« Le Cas Richard Jewell » de Clint Eastwood avec Paul Walter Hauser , Sam Rockwell , Jon Hamm , Kathy Bates, Olivia Wilde … Sortie Cinéma le 19 Février 2020
Clint Eastwood s’est spécialisé ces derniers temps comme un « capteur » des héros américains du quotidien renvoyant par leurs histoires véridiques aux valeurs chères à l’Amérique que le réalisateur aime . En 2015 « American Sniper » brossait le portrait d’un tireur d’élite envoyé en Irak post 11 septembre . En 2016 dans « Sully » Eastwood enrôle Tom Hanks pour jouer un commandant de bord ayant sauvé , par un amerrissage sur l’Hudson , les passagers d’un avion défaillant. En 2018 avec « Le 15H17 pour Paris » réalisateur rendait hommage à de jeunes américains courageux ayant déjoué un attentat terroriste sur un train en direction de Paris . Et donc en 2020 Clint Eastwood trace ce sillon , plus en ligne directe avec « Sully » avec « Le Cas Richard Jewell » .
Richard Jewell (Paul Walter Hauser) est un américain moyen , obèse , vivant encore chez sa mère à 30 ans passés et n’ayant eu qu’un rêve dans sa vie , devenir policier . D’assistant du sheriff à garde de sécurité de campus , il fait preuve d’un zèle maladroit et d’une implication quasi-suspecte car un peu jusqu’au-boutiste . Recalé aux examens de police il est simple agent de sécurité lors des jeux olympiques d’Atlanta de 1996 . Il sympathise avec les flics en fonction et veille consciencieusement « sa zone à protéger » ! C’est par cette obsession quasi maladive de son travail de surveillance qu’il va donner l’alerte à la bombe et sauver des vies ! Mais ne trouvant pas les auteurs des attentats , le FBI et les médias vont s’acharner sur ce profil atypique . Et si Richard Jewell était le poseur de bombes et non pas le héros lanceur d’alerte ?

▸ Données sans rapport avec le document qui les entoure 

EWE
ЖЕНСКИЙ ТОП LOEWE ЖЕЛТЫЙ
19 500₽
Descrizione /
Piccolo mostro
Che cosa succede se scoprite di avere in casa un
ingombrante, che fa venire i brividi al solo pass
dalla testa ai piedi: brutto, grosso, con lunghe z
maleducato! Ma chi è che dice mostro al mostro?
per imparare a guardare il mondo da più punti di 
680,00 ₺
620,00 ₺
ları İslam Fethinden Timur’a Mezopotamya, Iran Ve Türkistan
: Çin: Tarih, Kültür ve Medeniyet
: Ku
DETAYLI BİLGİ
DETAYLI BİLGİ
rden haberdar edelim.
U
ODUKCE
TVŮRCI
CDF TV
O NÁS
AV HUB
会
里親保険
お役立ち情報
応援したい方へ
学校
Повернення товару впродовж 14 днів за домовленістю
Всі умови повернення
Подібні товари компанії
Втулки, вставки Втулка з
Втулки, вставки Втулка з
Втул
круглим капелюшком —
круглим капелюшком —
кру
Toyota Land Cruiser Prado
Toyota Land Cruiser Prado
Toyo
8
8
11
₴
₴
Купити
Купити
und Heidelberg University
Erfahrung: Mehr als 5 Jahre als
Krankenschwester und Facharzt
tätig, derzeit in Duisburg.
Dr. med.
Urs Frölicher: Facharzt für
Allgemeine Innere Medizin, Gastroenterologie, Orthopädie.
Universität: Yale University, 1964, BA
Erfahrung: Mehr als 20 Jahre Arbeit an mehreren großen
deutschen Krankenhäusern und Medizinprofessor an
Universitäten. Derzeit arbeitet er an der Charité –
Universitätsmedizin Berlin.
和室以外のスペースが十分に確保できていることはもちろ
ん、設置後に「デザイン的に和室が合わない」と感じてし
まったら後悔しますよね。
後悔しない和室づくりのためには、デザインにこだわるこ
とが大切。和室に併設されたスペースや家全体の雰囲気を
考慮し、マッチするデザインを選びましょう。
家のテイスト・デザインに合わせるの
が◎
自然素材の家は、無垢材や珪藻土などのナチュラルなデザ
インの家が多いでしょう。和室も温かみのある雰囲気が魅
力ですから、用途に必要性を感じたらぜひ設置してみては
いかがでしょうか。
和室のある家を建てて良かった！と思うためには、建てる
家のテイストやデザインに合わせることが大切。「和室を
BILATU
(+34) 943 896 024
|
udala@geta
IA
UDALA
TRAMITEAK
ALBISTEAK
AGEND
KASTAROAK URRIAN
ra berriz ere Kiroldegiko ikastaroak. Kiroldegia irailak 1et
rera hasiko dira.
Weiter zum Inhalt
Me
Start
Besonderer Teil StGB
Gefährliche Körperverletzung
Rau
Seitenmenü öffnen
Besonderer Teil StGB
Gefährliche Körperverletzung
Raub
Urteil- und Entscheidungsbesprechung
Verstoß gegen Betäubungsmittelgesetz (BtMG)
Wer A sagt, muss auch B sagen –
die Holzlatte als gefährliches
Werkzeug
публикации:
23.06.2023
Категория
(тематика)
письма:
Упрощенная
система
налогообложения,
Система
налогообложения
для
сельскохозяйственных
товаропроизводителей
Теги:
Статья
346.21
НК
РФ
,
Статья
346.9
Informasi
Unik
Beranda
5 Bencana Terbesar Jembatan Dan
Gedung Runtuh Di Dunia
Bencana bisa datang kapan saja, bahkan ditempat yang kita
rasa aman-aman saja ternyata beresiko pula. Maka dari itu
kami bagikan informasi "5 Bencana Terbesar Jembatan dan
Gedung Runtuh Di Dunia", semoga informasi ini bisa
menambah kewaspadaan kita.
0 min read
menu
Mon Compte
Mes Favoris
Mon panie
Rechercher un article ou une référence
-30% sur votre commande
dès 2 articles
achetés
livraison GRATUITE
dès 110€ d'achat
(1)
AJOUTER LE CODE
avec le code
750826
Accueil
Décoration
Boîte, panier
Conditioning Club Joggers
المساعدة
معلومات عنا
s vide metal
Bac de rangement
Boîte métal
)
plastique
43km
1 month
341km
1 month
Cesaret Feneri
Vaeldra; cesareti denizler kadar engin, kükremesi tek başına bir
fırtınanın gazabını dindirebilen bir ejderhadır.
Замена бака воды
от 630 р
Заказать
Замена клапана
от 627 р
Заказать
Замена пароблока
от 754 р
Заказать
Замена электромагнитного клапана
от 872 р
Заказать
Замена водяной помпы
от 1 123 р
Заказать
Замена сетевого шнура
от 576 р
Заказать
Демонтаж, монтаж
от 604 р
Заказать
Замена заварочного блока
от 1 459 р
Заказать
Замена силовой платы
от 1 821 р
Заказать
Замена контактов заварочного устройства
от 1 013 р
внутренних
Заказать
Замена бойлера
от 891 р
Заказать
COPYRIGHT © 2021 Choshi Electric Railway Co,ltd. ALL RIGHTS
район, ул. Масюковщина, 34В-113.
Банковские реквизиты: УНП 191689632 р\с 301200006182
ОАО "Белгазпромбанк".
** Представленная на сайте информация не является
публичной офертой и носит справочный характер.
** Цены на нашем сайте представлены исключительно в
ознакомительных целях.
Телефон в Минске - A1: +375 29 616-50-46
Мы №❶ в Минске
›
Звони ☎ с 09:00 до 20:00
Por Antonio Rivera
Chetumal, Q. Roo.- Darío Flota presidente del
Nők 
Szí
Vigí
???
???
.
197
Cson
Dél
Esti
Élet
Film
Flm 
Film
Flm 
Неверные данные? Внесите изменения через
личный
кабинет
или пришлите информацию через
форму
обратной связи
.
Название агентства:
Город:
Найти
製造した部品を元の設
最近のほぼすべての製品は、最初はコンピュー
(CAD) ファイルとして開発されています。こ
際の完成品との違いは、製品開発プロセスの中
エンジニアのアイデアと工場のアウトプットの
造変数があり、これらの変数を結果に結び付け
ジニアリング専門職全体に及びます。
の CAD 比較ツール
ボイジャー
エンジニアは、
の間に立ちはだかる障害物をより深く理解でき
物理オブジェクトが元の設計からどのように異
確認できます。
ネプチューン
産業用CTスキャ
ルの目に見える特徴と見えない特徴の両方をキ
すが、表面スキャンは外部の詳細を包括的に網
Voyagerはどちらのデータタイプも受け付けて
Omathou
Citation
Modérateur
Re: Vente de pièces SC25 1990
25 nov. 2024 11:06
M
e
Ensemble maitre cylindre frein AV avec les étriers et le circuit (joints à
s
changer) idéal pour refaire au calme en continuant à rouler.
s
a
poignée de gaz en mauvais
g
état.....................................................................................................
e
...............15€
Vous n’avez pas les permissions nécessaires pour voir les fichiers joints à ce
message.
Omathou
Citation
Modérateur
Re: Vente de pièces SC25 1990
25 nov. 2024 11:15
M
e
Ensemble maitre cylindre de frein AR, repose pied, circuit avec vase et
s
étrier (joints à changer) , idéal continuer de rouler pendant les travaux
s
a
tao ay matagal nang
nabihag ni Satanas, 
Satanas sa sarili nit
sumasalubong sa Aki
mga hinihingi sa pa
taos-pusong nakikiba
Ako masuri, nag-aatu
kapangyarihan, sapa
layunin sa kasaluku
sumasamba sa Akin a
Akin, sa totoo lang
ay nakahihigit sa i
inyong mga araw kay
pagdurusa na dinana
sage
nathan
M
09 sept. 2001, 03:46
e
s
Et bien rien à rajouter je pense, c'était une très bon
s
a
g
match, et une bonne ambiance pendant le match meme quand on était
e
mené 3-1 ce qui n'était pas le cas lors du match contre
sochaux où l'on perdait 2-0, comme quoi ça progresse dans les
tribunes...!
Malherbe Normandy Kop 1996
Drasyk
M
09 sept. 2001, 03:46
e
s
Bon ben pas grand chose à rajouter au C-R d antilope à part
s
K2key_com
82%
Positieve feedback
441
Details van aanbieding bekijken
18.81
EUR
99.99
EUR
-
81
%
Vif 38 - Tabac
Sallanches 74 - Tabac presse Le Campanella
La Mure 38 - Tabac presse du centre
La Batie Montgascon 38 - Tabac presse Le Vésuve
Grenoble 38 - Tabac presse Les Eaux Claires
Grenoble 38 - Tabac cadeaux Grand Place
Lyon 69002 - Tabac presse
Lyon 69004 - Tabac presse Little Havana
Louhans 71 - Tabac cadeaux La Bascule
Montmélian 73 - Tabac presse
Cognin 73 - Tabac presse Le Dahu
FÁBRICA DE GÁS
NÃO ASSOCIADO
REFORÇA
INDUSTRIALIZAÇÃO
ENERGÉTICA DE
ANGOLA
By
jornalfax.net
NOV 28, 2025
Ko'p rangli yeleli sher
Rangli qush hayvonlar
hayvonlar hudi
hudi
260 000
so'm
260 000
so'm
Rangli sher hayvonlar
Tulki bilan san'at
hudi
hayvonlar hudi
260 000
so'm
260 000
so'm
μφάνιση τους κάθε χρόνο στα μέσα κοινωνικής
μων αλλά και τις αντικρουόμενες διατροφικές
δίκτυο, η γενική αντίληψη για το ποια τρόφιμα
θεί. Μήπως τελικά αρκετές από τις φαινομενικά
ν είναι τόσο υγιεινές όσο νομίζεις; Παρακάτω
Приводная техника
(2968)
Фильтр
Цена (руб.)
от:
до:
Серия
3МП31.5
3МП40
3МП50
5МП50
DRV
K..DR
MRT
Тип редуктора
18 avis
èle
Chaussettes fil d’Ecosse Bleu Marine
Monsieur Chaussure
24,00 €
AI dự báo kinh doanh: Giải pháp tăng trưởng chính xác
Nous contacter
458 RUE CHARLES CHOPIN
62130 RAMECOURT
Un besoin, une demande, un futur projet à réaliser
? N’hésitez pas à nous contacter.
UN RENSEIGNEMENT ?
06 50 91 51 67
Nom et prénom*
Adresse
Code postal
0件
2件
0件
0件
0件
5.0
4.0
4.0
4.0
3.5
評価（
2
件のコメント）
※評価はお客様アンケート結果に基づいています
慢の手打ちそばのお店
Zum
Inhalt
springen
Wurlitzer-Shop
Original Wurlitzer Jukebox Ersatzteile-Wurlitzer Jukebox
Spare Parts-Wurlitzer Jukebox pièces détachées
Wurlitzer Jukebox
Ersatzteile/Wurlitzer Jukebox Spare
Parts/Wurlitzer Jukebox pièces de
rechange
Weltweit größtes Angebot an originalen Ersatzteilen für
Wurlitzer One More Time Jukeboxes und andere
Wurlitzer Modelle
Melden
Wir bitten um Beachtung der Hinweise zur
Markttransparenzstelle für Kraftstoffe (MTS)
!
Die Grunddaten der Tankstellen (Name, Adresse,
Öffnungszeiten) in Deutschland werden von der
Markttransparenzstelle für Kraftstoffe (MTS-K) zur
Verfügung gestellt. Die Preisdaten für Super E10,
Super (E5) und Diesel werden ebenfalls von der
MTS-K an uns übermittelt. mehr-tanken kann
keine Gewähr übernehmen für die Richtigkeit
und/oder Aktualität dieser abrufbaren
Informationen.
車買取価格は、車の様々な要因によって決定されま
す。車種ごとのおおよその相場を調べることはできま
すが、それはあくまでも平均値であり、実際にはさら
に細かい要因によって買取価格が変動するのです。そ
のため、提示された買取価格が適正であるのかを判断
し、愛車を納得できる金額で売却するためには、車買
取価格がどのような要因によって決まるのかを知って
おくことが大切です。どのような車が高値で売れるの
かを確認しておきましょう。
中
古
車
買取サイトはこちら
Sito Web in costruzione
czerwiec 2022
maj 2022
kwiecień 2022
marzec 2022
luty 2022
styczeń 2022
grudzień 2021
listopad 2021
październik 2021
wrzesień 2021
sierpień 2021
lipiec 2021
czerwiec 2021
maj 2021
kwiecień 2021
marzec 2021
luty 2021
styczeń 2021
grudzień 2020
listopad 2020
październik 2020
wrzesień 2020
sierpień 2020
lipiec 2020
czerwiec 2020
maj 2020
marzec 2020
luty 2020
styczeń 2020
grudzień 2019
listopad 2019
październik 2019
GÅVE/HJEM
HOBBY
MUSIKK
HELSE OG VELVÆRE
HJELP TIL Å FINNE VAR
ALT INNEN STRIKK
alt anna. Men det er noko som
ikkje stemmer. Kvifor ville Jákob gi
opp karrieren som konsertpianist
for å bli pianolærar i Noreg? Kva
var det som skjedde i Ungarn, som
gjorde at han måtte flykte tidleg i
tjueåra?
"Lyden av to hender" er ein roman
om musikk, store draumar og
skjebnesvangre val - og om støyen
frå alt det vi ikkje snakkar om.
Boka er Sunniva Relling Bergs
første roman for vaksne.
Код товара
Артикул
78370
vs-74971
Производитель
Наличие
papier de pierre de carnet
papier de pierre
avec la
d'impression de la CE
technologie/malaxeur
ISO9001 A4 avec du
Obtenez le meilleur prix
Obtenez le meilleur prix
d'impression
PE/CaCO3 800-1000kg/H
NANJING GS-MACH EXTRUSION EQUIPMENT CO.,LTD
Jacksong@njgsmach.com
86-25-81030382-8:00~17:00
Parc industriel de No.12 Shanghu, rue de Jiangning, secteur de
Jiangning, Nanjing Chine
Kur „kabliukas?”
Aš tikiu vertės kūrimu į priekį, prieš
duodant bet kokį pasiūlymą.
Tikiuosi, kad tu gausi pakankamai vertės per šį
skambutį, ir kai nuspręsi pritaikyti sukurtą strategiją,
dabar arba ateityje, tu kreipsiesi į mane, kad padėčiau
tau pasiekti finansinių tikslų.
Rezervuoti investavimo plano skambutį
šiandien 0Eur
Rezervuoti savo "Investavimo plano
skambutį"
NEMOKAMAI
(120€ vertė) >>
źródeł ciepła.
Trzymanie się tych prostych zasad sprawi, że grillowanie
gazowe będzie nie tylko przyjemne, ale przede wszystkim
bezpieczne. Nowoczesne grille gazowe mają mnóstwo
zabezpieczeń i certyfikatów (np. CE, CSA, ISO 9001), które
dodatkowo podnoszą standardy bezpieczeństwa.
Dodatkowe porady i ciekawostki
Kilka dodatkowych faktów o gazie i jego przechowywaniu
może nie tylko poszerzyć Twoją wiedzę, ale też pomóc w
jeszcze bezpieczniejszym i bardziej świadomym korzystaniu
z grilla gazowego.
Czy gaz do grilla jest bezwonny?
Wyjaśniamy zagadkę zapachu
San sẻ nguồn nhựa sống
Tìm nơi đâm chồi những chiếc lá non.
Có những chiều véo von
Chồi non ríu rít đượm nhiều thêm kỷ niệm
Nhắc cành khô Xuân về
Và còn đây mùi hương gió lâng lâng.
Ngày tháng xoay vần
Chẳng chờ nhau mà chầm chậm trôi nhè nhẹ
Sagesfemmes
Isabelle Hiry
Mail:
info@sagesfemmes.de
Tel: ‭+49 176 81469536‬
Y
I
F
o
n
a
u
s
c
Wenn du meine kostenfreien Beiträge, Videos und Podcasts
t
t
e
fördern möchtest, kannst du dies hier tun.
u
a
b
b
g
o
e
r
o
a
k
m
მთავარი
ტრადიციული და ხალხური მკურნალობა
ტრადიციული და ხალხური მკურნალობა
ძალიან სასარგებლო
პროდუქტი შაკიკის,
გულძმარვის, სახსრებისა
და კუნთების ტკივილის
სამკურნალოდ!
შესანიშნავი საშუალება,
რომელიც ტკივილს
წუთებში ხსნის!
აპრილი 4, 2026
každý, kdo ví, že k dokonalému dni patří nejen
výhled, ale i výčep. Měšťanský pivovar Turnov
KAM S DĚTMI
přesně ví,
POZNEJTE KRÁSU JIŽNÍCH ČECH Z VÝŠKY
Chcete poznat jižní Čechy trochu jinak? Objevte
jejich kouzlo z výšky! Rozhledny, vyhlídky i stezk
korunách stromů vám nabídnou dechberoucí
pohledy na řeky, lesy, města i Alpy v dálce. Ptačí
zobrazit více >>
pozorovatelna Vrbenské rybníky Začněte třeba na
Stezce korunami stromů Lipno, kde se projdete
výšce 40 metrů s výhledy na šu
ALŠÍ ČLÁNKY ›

La réalisation classique et efficace d’Eastwood va aller crescendo et trouver son apogée dans le derniers tiers du film où l’atmosphère est haletante et apporte un coté thriller à cette chronique où l’ordinaire et l’extraordinaire se côtoient. L’exposition du « héros potentiel » est sage , linéaire et un vrai effort de documentation et d’authenticité a été fait .Ce personnage lisse peu intéressant n’entraîne pas l’empathie( ce qui a été au final son plus grand tort) mais pour autant est-il coupable car il n’est pas dans la norme ? La drame de cet américain moyen c’est de pas rentrer dans les cases . « L’american dream » ne touche pas tout le monde et lorsqu’un « vilain petit canard » se trouve devant les feux des projecteurs pour « acte de bravoure civique » , cela devient suspect . Alors la machine peut s’emballer et broyer ses « bons petits soldats » au profil suspect de « terroriste isolé ». Eastwood montre une nouvelle fois avec minutie le visage ambivalent de l’Amérique , terre de liberté mais qui peut être aussi un système confiscatoire , suspicieux , destructeur et sans pitié .
Un gros travail d’enquête , de visionnage de vidéos des interrogatoires du vrai Richard Jewell par exemple , de rencontre avec la mère (incarnée à l’écran par Katy Bates) a été réalisé par les acteurs et le réalisateur en amont pour coller au plus près à l’authenticité . Le script écrit par Billy Ray est basé sur le recoupement détaillé de 3 témoignages du « faits divers » de la journaliste Marie Brenner et des deux auteurs Kevin Saulwen et Kent Alexander.
Eastwood n’a pas raté son casting . Paul Walter Hauser , remarqué dans « Moi Tonya » en « malfrat d’occasion un peu limité » , est excellent dans ce rôle de vigile , américain moyen-moyen croyant un peu trop aux valeurs américaines. Sam Rockwell campe un avocat presque « rangé des voitures » humaniste et à contre courant du système qui va se trouver être le seul ami de Richard . Le casting est complété par Jon Hamm (« Mad Men » ) en agent du FBI un peu retord et fourbe jouant la facilité et flirtant avec le délit de faciès . Eastwood s’est fait volé dans les plumes par la presse taxant le traitement du personnage de la journaliste incarnée par Olivia Wilde de « sexiste ».
Néanmoins « Le cas Richard Jewell » confirme qu’à 89 ans , après un retour réussi en tant qu’acteur en 2019 avec « La Mule » , il n’a rien perdu de ses capacités de metteur en scène et réaffirme son côté « franc-tireur » face aux ratés possibles de la société américaine institutionnelle et médiatique.